Pharmacy Practice Department, Faculty of Pharmacy, King Abdulaziz University, Jeddah, Saudi Arabia.
Department of Pharmacy, Baptist Memorial Hospital-Memphis, Memphis, TN, USA.
Clin Ther. 2019 Nov;41(11):2397-2415.e8. doi: 10.1016/j.clinthera.2019.09.010. Epub 2019 Nov 1.
Pseudomonas aeruginosa is a commonly isolated nosocomial pathogen for which treatment options are often limited for multidrug-resistant isolates. In addition to newer available antimicrobial agents active against P. aeruginosa, strategies such as extended (eg, prolonged or continuous) infusion have been suggested to optimize the pharmacokinetic and pharmacodynamic profiles of β-lactams. Literature regarding clinical outcomes for extended infusion β-lactams has been controversial; however, this use seems most beneficial in patients with severe illness. Prolonged infusion of β-lactams (eg, 3- to 4-hour infusion) can enhance the pharmacodynamic target attainment via increasing the amount of time throughout the dosing interval to which the free drug concentration remains above the MIC (minimum inhibitory concentration) of the organism (fT > MIC). This systematic review summarizes current literature related to the probability of target attainment (PTA) of various antipseudomonal β-lactam regimens administered as prolonged infusions in an effort to provide guidance in selecting optimal dosing regimens and infusion times for the treatment of P. aeruginosa infections.

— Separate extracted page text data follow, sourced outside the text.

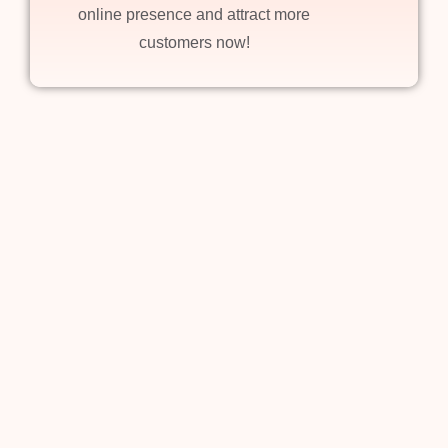
online presence and attract more
customers now!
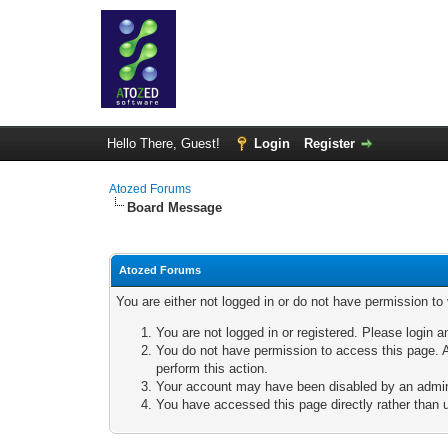
Hello There, Guest!
Login
Register
Atozed Forums
Board Message
Atozed Forums
You are either not logged in or do not have permission to
You are not logged in or registered. Please login a
You do not have permission to access this page. A
perform this action.
Your account may have been disabled by an adminis
You have accessed this page directly rather than u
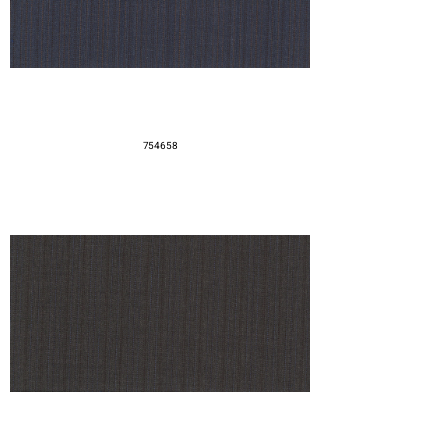
754658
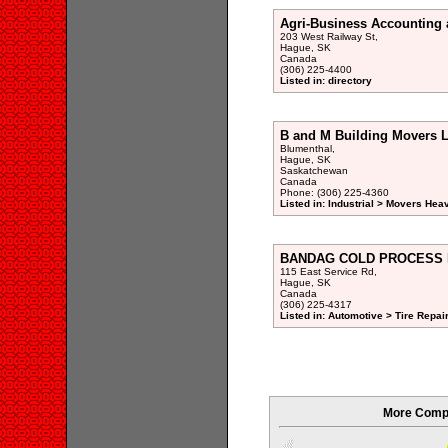
Agri-Business Accounting 
203 West Railway St,
Hague, SK
Canada
(306) 225-4400
Listed in: directory
B and M Building Movers L
Blumenthal,
Hague, SK
Saskatchewan
Canada
Phone: (306) 225-4360
Listed in: Industrial > Movers Hea
BANDAG COLD PROCESS RE
115 East Service Rd,
Hague, SK
Canada
(306) 225-4317
Listed in: Automotive > Tire Repair
More Compa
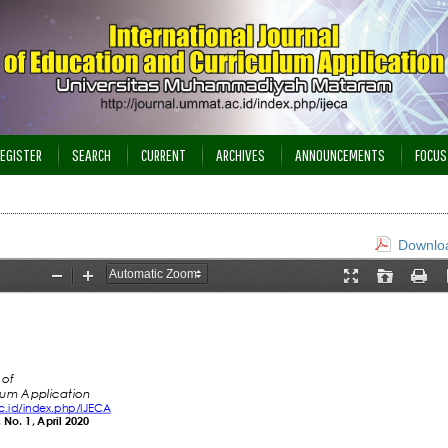
EGISTER
SEARCH
CURRENT
ARCHIVES
ANNOUNCEMENTS
FOCUS
Downloa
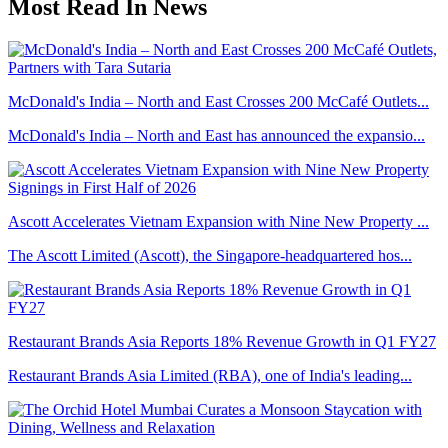
Most Read In News
McDonald's India – North and East Crosses 200 McCafé Outlets...
McDonald's India – North and East has announced the expansio...
Ascott Accelerates Vietnam Expansion with Nine New Property ...
The Ascott Limited (Ascott), the Singapore-headquartered hos...
Restaurant Brands Asia Reports 18% Revenue Growth in Q1 FY27
Restaurant Brands Asia Limited (RBA), one of India's leading...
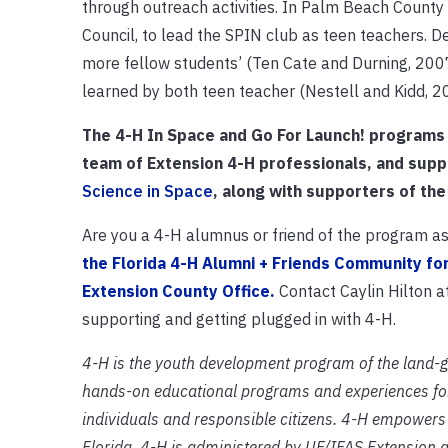
through outreach activities. In Palm Beach Count
Council, to lead the SPIN club as teen teachers. 
more fellow students’ (Ten Cate and Durning, 2007
learned by both teen teacher (Nestell and Kidd, 
The 4-H In Space and Go For Launch! programs
team of Extension 4-H professionals, and sup
Science in Space
, along with supporters of the
Are you a 4-H alumnus or friend of the program as 
the Florida 4-H Alumni + Friends Community fo
Extension County Office.
Contact Caylin Hilton 
supporting and getting plugged in with 4-H.
4-H is the youth development program of the land-
hands-on educational programs and experiences for
individuals and responsible citizens. 4-H empowers y
Florida, 4-H is administered by UF/IFAS Extension 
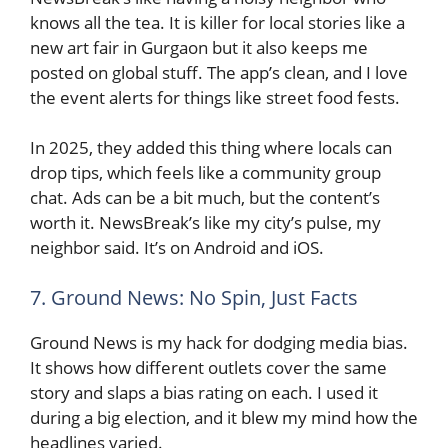
knows all the tea. It is killer for local stories like a
new art fair in Gurgaon but it also keeps me
posted on global stuff. The app’s clean, and I love
the event alerts for things like street food fests.
In 2025, they added this thing where locals can
drop tips, which feels like a community group
chat. Ads can be a bit much, but the content’s
worth it. NewsBreak’s like my city’s pulse, my
neighbor said. It’s on Android and iOS.
7. Ground News: No Spin, Just Facts
Ground News is my hack for dodging media bias.
It shows how different outlets cover the same
story and slaps a bias rating on each. I used it
during a big election, and it blew my mind how the
headlines varied.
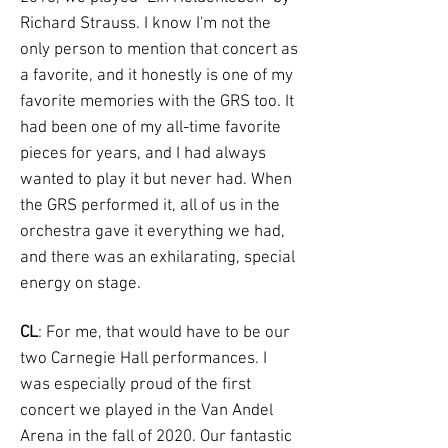
Richard Strauss. I know I'm not the
only person to mention that concert as
a favorite, and it honestly is one of my
favorite memories with the GRS too. It
had been one of my all-time favorite
pieces for years, and I had always
wanted to play it but never had. When
the GRS performed it, all of us in the
orchestra gave it everything we had,
and there was an exhilarating, special
energy on stage.
CL
: For me, that would have to be our
two Carnegie Hall performances. I
was especially proud of the first
concert we played in the Van Andel
Arena in the fall of 2020. Our fantastic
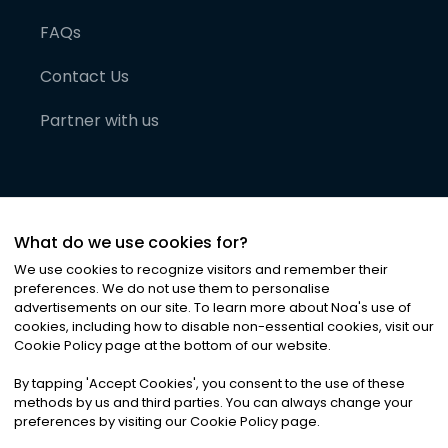
FAQs
Contact Us
Partner with us
What do we use cookies for?
We use cookies to recognize visitors and remember their
preferences. We do not use them to personalise
advertisements on our site. To learn more about Noa
'
s use of
cookies, including how to disable non-essential cookies, visit our
©
2026
Noa News Ltd. ALL RIGHTS RESERVED
Cookie Policy page at the bottom of our website.
Privacy
Terms & Conditions
Cookies
|
|
By tapping
'
Accept Cookies
'
, you consent to the use of these
methods by us and third parties. You can always change your
preferences by visiting our Cookie Policy page.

A literature search for all pertinent studies was performed by using the PubMed database (with no year limit) through March 31, 2019.
Thirty-nine studies were included. Although many standard antipseudomonal β-lactam intermittent infusion regimens can provide adequate PTA against most susceptible isolates, prolonged infusion may enhance percent fT > MIC for organisms with higher MICs (eg, nonsusceptible) or patients with altered pharmacokinetic profiles (eg, obese, critically ill, those with febrile neutropenia).
Prolonged infusion β-lactam regimens can enhance PTA against nonsusceptible P. aeruginosa isolates and may provide a potential therapeutic option for multidrug-resistant infections. Before implementing prolonged infusion antipseudomonal β-lactams, institutions should consider the half-life of the antibiotic, local incidence of P. aeruginosa infections, antibiotic MIC distributions or MICs isolated from individual patients, individual patient characteristics that may alter pharmacokinetic variables, and PTA (eg, critically ill), as well as implementation challenges.
铜绿假单胞菌是一种常见的医院获得性病原体,其治疗选择往往因多药耐药分离株而受到限制。除了新型的抗铜绿假单胞菌的抗菌药物外,还建议采用延长(如延长或持续)输注等策略来优化β-内酰胺类药物的药代动力学和药效学特征。关于延长输注β-内酰胺类药物的临床结局的文献一直存在争议;然而,这种用法在重病患者中似乎最有益。延长输注β-内酰胺类药物(例如,3 至 4 小时输注)可以通过增加整个给药间隔内药物浓度保持在最低抑菌浓度(MIC)以上的时间(游离药物浓度高于生物体的 MIC(fT> MIC))来增强药效学目标的实现。本系统评价总结了目前关于延长输注各种抗假单胞菌β-内酰胺类药物方案的目标实现概率(PTA)的文献,旨在为选择治疗铜绿假单胞菌感染的最佳给药方案和输注时间提供指导。
通过使用 PubMed 数据库(无年限限制)对所有相关研究进行文献检索,检索截止日期为 2019 年 3 月 31 日。
共纳入 39 项研究。虽然许多标准的抗假单胞菌β-内酰胺类药物间歇性输注方案可以对大多数敏感分离株提供足够的 PTA,但延长输注可能会提高 MIC 较高的生物体(例如,不敏感)或药代动力学特征改变的患者(例如,肥胖、重病、发热性中性粒细胞减少症患者)的 fT> MIC 的百分比。
延长输注β-内酰胺类药物方案可以提高对不敏感的铜绿假单胞菌分离株的 PTA,并且可能为多药耐药感染提供潜在的治疗选择。在实施延长输注抗假单胞菌β-内酰胺类药物之前,机构应考虑抗生素的半衰期、铜绿假单胞菌感染的局部发生率、抗生素 MIC 分布或个体患者分离的 MIC、可能改变药代动力学变量的个体患者特征、PTA(例如,重病)以及实施挑战。